Passava na rua um dia, e um idoso cabisbaixo pediu uma esmola. Solícita, Madalena deu todos os seus trocados. Ao agradece-la, o homem disse:
"Vamos fazer uma aposta?"
A pergunta pegou Madalena de surpresa. "Como assim?"
"Uma aposta. E antes que Madalena respondesse, continuou: "E um aviso: nem todo caminho é curto."
"Como assim?" Madalena perguntou. "Voce não sabe aonde quero chegar"
"Nem você", e o velho abriu um sorriso sem dentes. "Paciência, moça. Olhe para o lado, respire. Voce passa pela vida como um furacão. E quando olha para trás, nada mais resta de você"
"Você é bem abusado. Quem voce pensa que..."

"Quer apostar ou não?"
Nada instigava Madalena como um desafio. Seu olhos cerravam, sua boca secava, sua pele de cobre abrasava e tudo ardia por dentro. As palavras saíram de sua boca um segundo antes do resto do mundo.
"Tudo bem. Qual o lance?"
"Aposto que nas outras tres vezes que voce me encontrar, vai fingir que não me conhece"
"Tá me chamando de esnobe?"
Desta vez o velho apenas sorriu, sem mostrar os dentes que não tinha.
"E como sabe que vamos nos encontrar mais vezes?"
"Eu ando devagar", disse o velho se afastando, sem olhar para trás.
"Ei, e se eu não te ignorar", Madalena gritou, "o que eu ganho?"
"Carater, respeito", o velho respondeu, "tempo..."
Madalena fez o de sempre: riu de gargalhar, retomou seu caminho, deu dois passos, mas achou estranho demais apostar com um homem que ela nem conhecia. Olhou para tras para desfazer o trato, mas era tarde.
O velho desaparecera tão rápido quanto a poeira que ela levantava dos sapatos.

***
Madalena seguiu em frente, para mais e menos, para coisas grandes e pequenas. Teve uma vida cheia, e um vazio que nunca conseguira preencher. Uma fome inveterada de tudo o mais que parecia não ter vivido. Mas na verdade, viveu muito. Teve amores e perdas, como tinha de ser. Tinha o mesmo riso alto, o mesmo fogo nas ventas, mas o andar... ia ficando mais lento, mas no compasso da sua existência. Podia até ver melhor as pessoas. Podia dizer, com orgulho ou desdém, que tinha ajudado muita gente.

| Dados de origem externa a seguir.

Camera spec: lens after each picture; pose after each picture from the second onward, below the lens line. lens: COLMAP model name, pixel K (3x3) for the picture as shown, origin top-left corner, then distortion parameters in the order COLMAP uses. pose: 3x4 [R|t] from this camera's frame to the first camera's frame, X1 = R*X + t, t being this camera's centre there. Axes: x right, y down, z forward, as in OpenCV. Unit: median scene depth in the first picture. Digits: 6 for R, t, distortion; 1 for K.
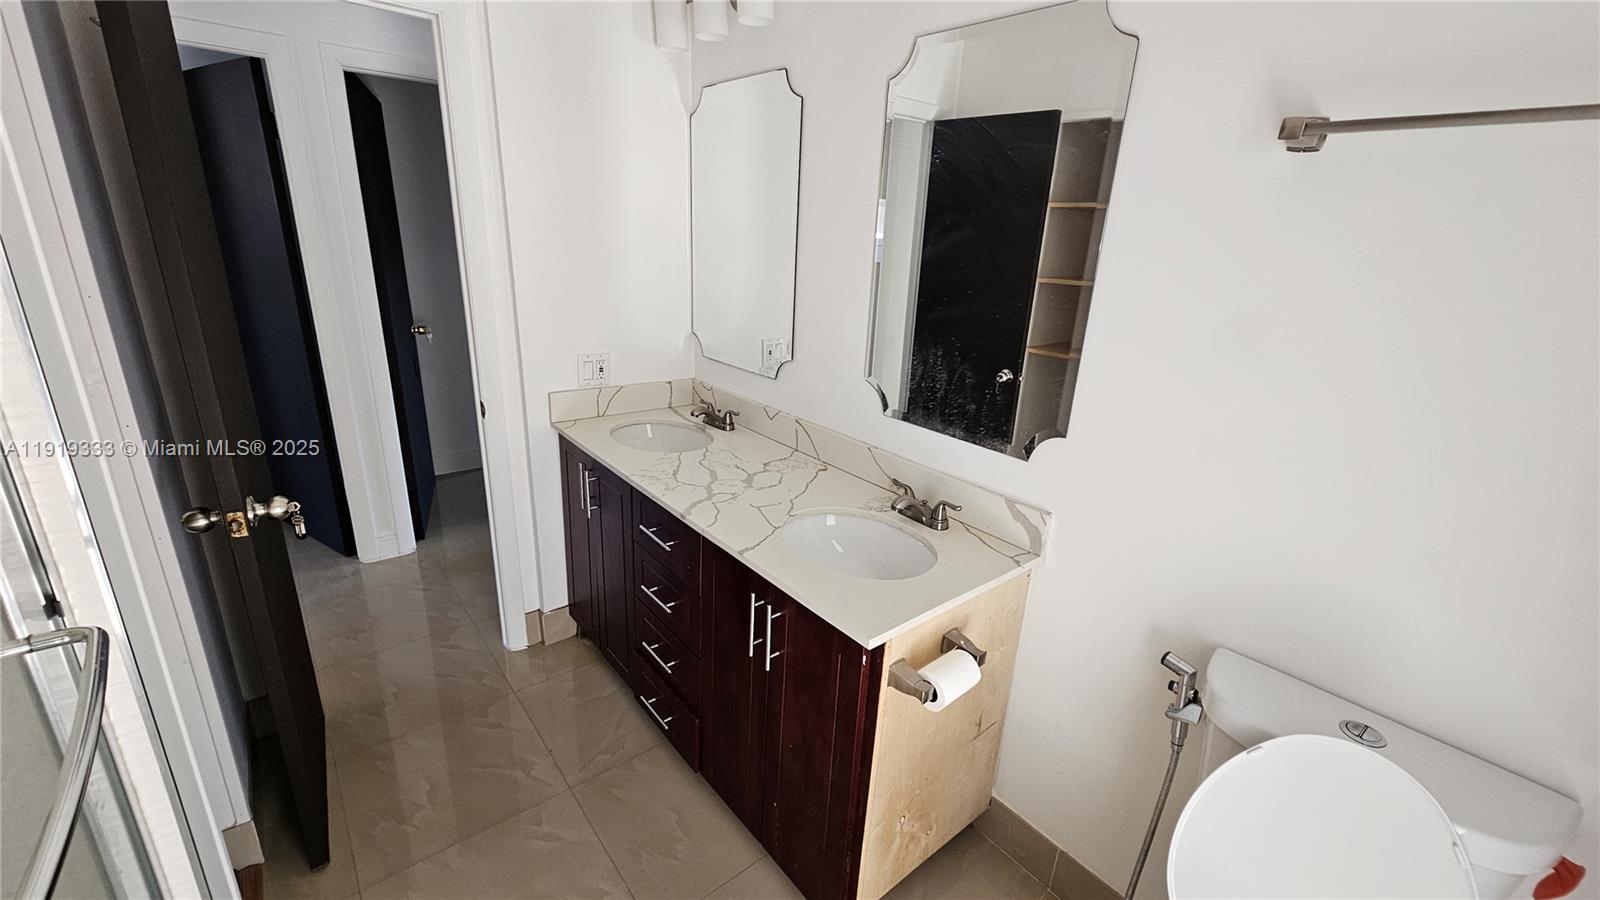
lens RADIAL K [[657.0, 0, 805.2], [0, 657.0, 449.4], [0, 0, 1]] dist [0.001127, 0.000724]
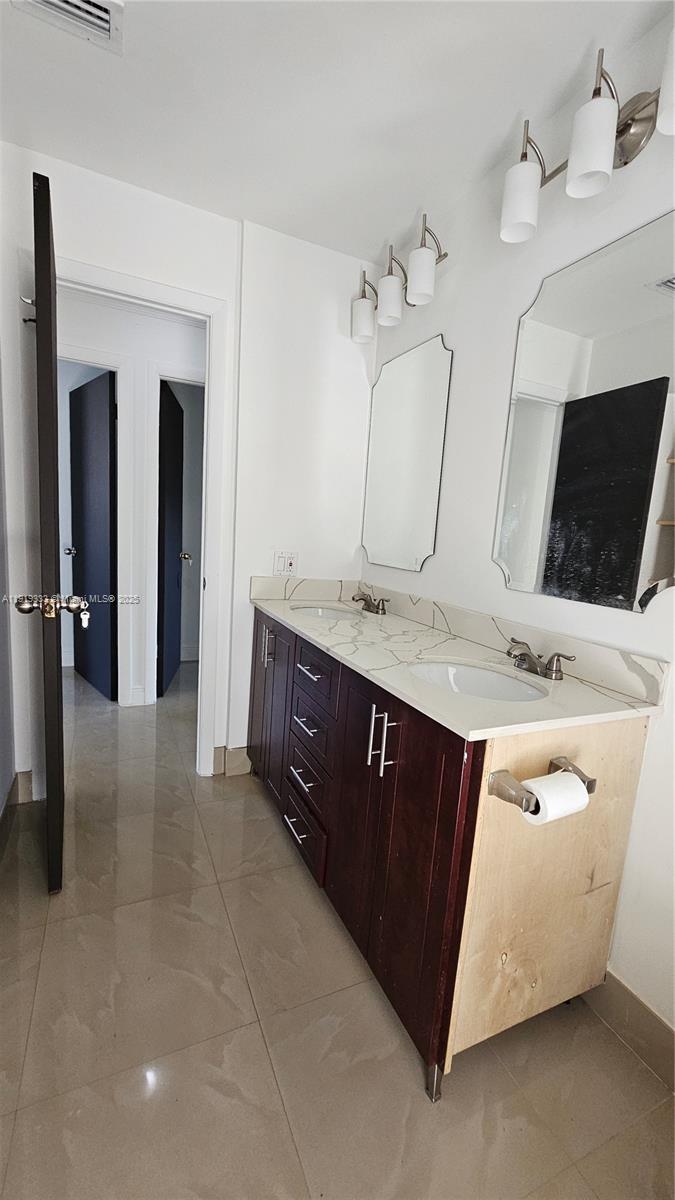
lens RADIAL K [[492.8, 0, 340.0], [0, 492.8, 605.6], [0, 0, 1]] dist [0.001127, 0.000724]
pose [[0.967399, 0.055666, -0.247062, 0.051999], [-0.100292, 0.979996, -0.171900, 0.161713], [0.232551, 0.191075, 0.953630, 0.106973]]
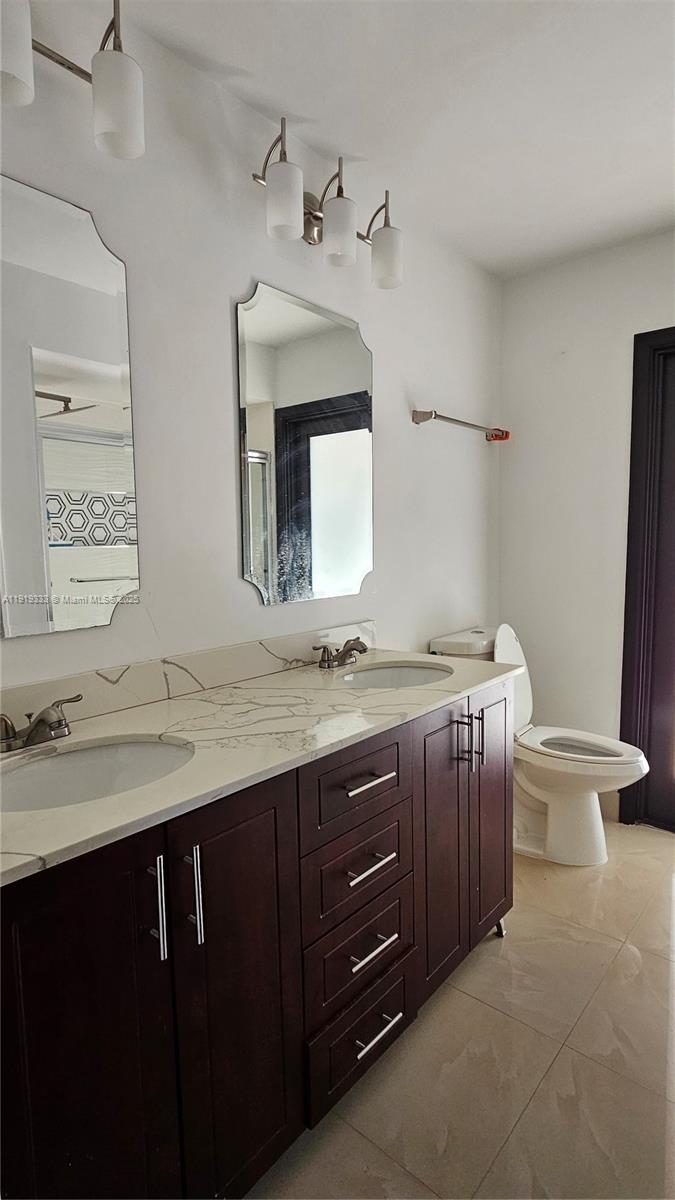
lens RADIAL K [[617.5, 0, 332.1], [0, 617.5, 596.7], [0, 0, 1]] dist [0.000746, 0.000798]
pose [[-0.176052, -0.139373, 0.974464, -0.898805], [0.319063, 0.928405, 0.190429, -0.227620], [-0.931238, 0.344441, -0.118979, 1.042327]]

Madalena era a mesma de sempre. Talvez, mais livre. Mais com a sensação do dever cumprido. Ou quase...

Durante os mais de 90 anos de sua existencia, todas as suas andanças, todas as pessoas que conhecera, amara e compartilhara a vida...todas estavam lá, em volta dela, quando seus pés não aguentavam mais o peso do corpo. Faltava apenas uma pessoa.

Aquele senhor de fala mansa e andar cadenciado que apostou uma vida inteira com ela nunca mais cruzou seu caminho...ou cruzou?

Depois do tanto por que passou, depois de estar ali, cercada de tudo e de todos, já não tinha tanta certeza. "Carater, respeito, tempo..." ele dissera.

É, bem...

No fim, fechando o olhos, abriu um baita sorriso de surpresa e alívio. "Te peguei", foram as últimas palavras. Aquela aposta, com toda certeza, ela ganhou de lavada.